Точно так же как во время сентябрьского кризиса, Н. Гендерсон и ныне, в международной комиссии, являлся наилучшим защитником требований нацистов{880}. Мюнхенское соглашение с первого дня своего существования систематически нарушалось, и такого рода нарушениями явились ультиматум Ю. Бека от 30 сентября, диктат Гитлера по вопросу пятой зоны оккупации и последующий венский арбитраж, отказ Гитлера от гарантий и, наконец, нацистская оккупация остатков Чехословакии в марте 1939 г. Ни одно из государств, подписавших это соглашение, не протестовало против его нарушений. Наоборот, поведение А. Франсуа-Понсе и Н. Гендерсона в международной комиссии было настолько ошеломляющим, что создавалось впечатление, будто для Франции и Англии, собственно говоря, мюнхенского соглашения никогда не существовало. Я. Масарик обратился в британский Форин оффис с запросом, как следует истолковывать положение мюнхенского соглашения, которое возлагает на Чехословакию обязанность освободить отбывающих заключение нацистов. Означало ли это, что также будут освобождены сотни чехов, которые были увезены в Германию в качестве заложников?{881} На подобные вопросы британская дипломатия отвечала, что с ними следует обращаться к международной комиссии в Берлине. Я. Масарик и Э. Бенеш напрасно и безрезультатно пытались получить британскую поддержку в этой международной комиссии. Без всякого успеха они требовали, чтобы определение линии пятой зоны учитывало экономические и транспортные интересы страны. Напрасно они просили, чтобы национальные отношения не оценивались по результатам переписи 1910 г. Б. Ньютон на все это давал стереотипный ответ, что было бы очень трудно снова возвращаться к мюнхенским решениям{882}. Вместо того чтобы поддержать чехословацкую позицию в международной комиссии, Н. Гендерсон расточал советы, чтобы Чехословакия как можно скорее подчинилась Германии: «Мы должны привлечь немцев заверением, что будем проводить политику нейтралитета и будем дружески относиться к Германии, тогда Германия якобы будет великодушной». Одновременно этот адвокат нацистов давал понять, что в Праге необходимо произвести изменения в правящих кругах, ибо только уход представителей прежнего курса способен повлечь за собой изменение позиций германской делегации в международной комиссии{883}.
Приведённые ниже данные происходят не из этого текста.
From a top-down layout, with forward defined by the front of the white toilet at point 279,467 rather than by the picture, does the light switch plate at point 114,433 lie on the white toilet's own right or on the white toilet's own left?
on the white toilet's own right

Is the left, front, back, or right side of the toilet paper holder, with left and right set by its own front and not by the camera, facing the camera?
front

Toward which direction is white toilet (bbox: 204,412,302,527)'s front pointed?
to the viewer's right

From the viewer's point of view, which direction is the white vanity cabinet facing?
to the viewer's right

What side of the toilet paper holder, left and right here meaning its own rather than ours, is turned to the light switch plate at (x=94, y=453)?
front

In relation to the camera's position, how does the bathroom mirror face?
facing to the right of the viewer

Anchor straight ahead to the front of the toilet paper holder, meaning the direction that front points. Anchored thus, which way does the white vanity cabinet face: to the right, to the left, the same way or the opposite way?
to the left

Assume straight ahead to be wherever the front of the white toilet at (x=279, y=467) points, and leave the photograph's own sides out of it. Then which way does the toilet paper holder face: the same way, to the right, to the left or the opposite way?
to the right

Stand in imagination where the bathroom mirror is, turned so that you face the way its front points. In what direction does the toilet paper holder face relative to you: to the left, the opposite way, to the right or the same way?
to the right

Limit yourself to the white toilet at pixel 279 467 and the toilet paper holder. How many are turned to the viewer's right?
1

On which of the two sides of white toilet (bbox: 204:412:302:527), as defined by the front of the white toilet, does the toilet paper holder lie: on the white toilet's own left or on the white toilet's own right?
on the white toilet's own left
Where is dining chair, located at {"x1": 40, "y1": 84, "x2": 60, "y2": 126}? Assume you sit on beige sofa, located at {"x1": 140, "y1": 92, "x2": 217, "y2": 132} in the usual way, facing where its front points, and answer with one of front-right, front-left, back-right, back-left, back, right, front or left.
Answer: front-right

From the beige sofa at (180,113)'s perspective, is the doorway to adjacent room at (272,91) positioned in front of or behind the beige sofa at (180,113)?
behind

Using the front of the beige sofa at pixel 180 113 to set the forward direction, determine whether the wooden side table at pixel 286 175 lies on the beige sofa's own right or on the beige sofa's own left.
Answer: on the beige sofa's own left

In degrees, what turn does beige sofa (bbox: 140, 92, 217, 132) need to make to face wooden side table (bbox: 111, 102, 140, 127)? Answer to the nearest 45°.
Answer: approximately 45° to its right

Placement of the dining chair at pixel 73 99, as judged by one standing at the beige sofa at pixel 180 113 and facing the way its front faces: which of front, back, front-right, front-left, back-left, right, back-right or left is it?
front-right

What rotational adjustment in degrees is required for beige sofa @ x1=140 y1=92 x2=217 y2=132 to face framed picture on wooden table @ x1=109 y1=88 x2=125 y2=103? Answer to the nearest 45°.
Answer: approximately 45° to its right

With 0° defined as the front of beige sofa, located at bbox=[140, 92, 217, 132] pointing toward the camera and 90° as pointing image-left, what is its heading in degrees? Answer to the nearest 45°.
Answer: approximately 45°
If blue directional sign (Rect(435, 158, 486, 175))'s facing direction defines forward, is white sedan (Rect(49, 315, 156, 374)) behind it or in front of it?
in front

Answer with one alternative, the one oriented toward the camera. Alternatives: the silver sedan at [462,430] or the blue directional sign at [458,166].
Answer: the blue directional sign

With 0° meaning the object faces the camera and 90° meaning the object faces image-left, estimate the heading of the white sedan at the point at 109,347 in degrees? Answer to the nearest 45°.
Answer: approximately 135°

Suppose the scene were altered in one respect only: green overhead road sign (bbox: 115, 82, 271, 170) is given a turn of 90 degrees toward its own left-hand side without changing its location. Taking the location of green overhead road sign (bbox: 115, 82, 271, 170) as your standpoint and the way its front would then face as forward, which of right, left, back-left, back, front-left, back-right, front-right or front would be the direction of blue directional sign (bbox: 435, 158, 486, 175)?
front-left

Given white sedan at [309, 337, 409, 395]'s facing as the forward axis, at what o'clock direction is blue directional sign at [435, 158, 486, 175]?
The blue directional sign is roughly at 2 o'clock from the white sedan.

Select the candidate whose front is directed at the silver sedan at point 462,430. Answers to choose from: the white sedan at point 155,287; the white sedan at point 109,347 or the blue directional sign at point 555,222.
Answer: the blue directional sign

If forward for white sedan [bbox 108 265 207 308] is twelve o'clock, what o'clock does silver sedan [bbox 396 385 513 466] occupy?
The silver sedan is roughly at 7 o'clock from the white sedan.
Германская пропаганда не прекращала своих вульгарных нападок на Чехословакию, выражая таким образом недовольство Гитлера доживающим в Праге политическим курсом. Обращение Э. Бенеша к Лондону, чтобы британское правительство [348] приняло меры против враждебной чехам нацистской кампании, являлось лишь свидетельством принципиального непонимания целей политики Н. Чемберлена{884}. Если Гитлер проявлял враждебность, то Лондон отвечал на это демонстративным безразличием. Из всего этого в Праге сделали заключение, что нужно быстро сменить правительство и президента.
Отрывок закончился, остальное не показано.